### BRIEF
Replace every occurrence of "chart" with "graph" in all of the entries below, and leave everything else unchanged.

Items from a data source

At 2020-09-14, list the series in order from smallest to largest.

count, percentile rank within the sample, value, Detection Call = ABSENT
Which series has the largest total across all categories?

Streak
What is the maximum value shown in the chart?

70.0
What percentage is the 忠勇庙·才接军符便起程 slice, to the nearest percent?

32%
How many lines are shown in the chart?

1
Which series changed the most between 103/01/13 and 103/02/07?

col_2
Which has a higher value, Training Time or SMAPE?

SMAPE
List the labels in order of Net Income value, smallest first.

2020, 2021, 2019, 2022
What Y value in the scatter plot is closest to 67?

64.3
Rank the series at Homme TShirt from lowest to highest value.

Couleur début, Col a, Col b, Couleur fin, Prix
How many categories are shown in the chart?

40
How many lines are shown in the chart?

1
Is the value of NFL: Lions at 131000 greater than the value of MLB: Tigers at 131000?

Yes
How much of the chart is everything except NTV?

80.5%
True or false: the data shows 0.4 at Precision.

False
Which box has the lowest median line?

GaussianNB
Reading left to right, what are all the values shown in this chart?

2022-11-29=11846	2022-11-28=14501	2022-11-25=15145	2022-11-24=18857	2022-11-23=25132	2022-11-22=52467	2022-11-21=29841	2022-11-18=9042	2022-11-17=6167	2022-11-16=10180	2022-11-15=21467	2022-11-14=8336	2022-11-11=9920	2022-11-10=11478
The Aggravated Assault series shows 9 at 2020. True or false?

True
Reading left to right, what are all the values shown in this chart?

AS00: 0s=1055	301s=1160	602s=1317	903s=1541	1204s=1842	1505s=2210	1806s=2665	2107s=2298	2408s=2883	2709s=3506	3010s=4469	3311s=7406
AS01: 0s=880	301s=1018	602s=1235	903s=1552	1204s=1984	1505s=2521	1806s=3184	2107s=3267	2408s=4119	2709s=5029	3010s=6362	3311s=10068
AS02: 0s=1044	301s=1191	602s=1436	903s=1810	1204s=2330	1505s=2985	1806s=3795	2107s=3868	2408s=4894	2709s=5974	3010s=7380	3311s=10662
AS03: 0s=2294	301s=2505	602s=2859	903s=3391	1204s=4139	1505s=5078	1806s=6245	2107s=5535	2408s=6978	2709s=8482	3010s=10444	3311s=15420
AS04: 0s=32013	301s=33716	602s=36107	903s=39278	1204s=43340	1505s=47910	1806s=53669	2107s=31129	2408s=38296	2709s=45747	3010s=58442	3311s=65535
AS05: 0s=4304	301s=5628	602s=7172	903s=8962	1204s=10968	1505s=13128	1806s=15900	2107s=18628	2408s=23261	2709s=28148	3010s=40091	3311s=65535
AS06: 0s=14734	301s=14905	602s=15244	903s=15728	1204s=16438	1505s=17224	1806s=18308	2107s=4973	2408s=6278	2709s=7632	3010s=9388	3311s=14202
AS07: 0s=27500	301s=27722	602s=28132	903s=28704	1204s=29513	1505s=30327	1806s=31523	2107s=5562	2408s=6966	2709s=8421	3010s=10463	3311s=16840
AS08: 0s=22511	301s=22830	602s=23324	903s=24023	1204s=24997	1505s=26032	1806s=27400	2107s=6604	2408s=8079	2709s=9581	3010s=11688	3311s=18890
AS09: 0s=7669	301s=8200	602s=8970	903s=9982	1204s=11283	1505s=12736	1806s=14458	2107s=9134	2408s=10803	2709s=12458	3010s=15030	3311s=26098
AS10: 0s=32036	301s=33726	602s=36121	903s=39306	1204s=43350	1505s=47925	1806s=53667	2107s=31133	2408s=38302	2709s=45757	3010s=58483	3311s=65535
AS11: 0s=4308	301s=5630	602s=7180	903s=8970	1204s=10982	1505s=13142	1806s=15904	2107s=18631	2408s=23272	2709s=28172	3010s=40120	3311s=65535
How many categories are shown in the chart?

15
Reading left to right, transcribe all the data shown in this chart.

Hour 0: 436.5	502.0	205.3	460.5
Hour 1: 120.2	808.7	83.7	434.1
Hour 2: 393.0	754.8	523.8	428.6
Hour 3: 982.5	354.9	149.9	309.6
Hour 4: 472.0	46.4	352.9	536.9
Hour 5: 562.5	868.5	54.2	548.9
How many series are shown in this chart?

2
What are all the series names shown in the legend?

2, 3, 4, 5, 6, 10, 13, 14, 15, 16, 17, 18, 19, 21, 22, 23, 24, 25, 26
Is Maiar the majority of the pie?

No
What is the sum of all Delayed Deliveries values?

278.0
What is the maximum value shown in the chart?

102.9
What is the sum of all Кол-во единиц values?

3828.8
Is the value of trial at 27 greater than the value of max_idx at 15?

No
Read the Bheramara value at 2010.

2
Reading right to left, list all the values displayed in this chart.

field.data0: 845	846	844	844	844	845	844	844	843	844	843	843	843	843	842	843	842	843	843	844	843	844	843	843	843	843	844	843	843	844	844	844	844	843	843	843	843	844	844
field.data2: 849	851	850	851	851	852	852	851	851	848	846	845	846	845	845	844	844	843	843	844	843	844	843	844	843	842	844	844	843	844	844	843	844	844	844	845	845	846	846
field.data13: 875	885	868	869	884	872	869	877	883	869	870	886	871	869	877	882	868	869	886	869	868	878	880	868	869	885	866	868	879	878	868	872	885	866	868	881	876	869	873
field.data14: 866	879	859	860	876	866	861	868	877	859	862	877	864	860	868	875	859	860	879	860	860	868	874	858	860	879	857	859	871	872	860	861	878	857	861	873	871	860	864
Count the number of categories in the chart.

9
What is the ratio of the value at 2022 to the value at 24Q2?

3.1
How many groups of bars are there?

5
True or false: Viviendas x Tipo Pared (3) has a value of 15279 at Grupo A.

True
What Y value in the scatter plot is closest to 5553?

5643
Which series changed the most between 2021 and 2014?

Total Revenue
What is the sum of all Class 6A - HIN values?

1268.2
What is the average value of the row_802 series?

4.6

### ANSWER BOX
At 2020-09-14, list the series in order from smallest to largest.

count, percentile rank within the sample, value, Detection Call = ABSENT
Which series has the largest total across all categories?

Streak
What is the maximum value shown in the graph?

70.0
What percentage is the 忠勇庙·才接军符便起程 slice, to the nearest percent?

32%
How many lines are shown in the graph?

1
Which series changed the most between 103/01/13 and 103/02/07?

col_2
Which has a higher value, Training Time or SMAPE?

SMAPE
List the labels in order of Net Income value, smallest first.

2020, 2021, 2019, 2022
What Y value in the scatter plot is closest to 67?

64.3
Rank the series at Homme TShirt from lowest to highest value.

Couleur début, Col a, Col b, Couleur fin, Prix
How many categories are shown in the graph?

40
How many lines are shown in the graph?

1
Is the value of NFL: Lions at 131000 greater than the value of MLB: Tigers at 131000?

Yes
How much of the graph is everything except NTV?

80.5%
True or false: the data shows 0.4 at Precision.

False
Which box has the lowest median line?

GaussianNB
Reading left to right, what are all the values shown in this graph?

2022-11-29=11846	2022-11-28=14501	2022-11-25=15145	2022-11-24=18857	2022-11-23=25132	2022-11-22=52467	2022-11-21=29841	2022-11-18=9042	2022-11-17=6167	2022-11-16=10180	2022-11-15=21467	2022-11-14=8336	2022-11-11=9920	2022-11-10=11478
The Aggravated Assault series shows 9 at 2020. True or false?

True
Reading left to right, what are all the values shown in this graph?

AS00: 0s=1055	301s=1160	602s=1317	903s=1541	1204s=1842	1505s=2210	1806s=2665	2107s=2298	2408s=2883	2709s=3506	3010s=4469	3311s=7406
AS01: 0s=880	301s=1018	602s=1235	903s=1552	1204s=1984	1505s=2521	1806s=3184	2107s=3267	2408s=4119	2709s=5029	3010s=6362	3311s=10068
AS02: 0s=1044	301s=1191	602s=1436	903s=1810	1204s=2330	1505s=2985	1806s=3795	2107s=3868	2408s=4894	2709s=5974	3010s=7380	3311s=10662
AS03: 0s=2294	301s=2505	602s=2859	903s=3391	1204s=4139	1505s=5078	1806s=6245	2107s=5535	2408s=6978	2709s=8482	3010s=10444	3311s=15420
AS04: 0s=32013	301s=33716	602s=36107	903s=39278	1204s=43340	1505s=47910	1806s=53669	2107s=31129	2408s=38296	2709s=45747	3010s=58442	3311s=65535
AS05: 0s=4304	301s=5628	602s=7172	903s=8962	1204s=10968	1505s=13128	1806s=15900	2107s=18628	2408s=23261	2709s=28148	3010s=40091	3311s=65535
AS06: 0s=14734	301s=14905	602s=15244	903s=15728	1204s=16438	1505s=17224	1806s=18308	2107s=4973	2408s=6278	2709s=7632	3010s=9388	3311s=14202
AS07: 0s=27500	301s=27722	602s=28132	903s=28704	1204s=29513	1505s=30327	1806s=31523	2107s=5562	2408s=6966	2709s=8421	3010s=10463	3311s=16840
AS08: 0s=22511	301s=22830	602s=23324	903s=24023	1204s=24997	1505s=26032	1806s=27400	2107s=6604	2408s=8079	2709s=9581	3010s=11688	3311s=18890
AS09: 0s=7669	301s=8200	602s=8970	903s=9982	1204s=11283	1505s=12736	1806s=14458	2107s=9134	2408s=10803	2709s=12458	3010s=15030	3311s=26098
AS10: 0s=32036	301s=33726	602s=36121	903s=39306	1204s=43350	1505s=47925	1806s=53667	2107s=31133	2408s=38302	2709s=45757	3010s=58483	3311s=65535
AS11: 0s=4308	301s=5630	602s=7180	903s=8970	1204s=10982	1505s=13142	1806s=15904	2107s=18631	2408s=23272	2709s=28172	3010s=40120	3311s=65535
How many categories are shown in the graph?

15
Reading left to right, transcribe all the data shown in this graph.

Hour 0: 436.5	502.0	205.3	460.5
Hour 1: 120.2	808.7	83.7	434.1
Hour 2: 393.0	754.8	523.8	428.6
Hour 3: 982.5	354.9	149.9	309.6
Hour 4: 472.0	46.4	352.9	536.9
Hour 5: 562.5	868.5	54.2	548.9
How many series are shown in this graph?

2
What are all the series names shown in the legend?

2, 3, 4, 5, 6, 10, 13, 14, 15, 16, 17, 18, 19, 21, 22, 23, 24, 25, 26
Is Maiar the majority of the pie?

No
What is the sum of all Delayed Deliveries values?

278.0
What is the maximum value shown in the graph?

102.9
What is the sum of all Кол-во единиц values?

3828.8
Is the value of trial at 27 greater than the value of max_idx at 15?

No
Read the Bheramara value at 2010.

2
Reading right to left, list all the values displayed in this graph.

field.data0: 845	846	844	844	844	845	844	844	843	844	843	843	843	843	842	843	842	843	843	844	843	844	843	843	843	843	844	843	843	844	844	844	844	843	843	843	843	844	844
field.data2: 849	851	850	851	851	852	852	851	851	848	846	845	846	845	845	844	844	843	843	844	843	844	843	844	843	842	844	844	843	844	844	843	844	844	844	845	845	846	846
field.data13: 875	885	868	869	884	872	869	877	883	869	870	886	871	869	877	882	868	869	886	869	868	878	880	868	869	885	866	868	879	878	868	872	885	866	868	881	876	869	873
field.data14: 866	879	859	860	876	866	861	868	877	859	862	877	864	860	868	875	859	860	879	860	860	868	874	858	860	879	857	859	871	872	860	861	878	857	861	873	871	860	864
Count the number of categories in the graph.

9
What is the ratio of the value at 2022 to the value at 24Q2?

3.1
How many groups of bars are there?

5
True or false: Viviendas x Tipo Pared (3) has a value of 15279 at Grupo A.

True
What Y value in the scatter plot is closest to 5553?

5643
Which series changed the most between 2021 and 2014?

Total Revenue
What is the sum of all Class 6A - HIN values?

1268.2
What is the average value of the row_802 series?

4.6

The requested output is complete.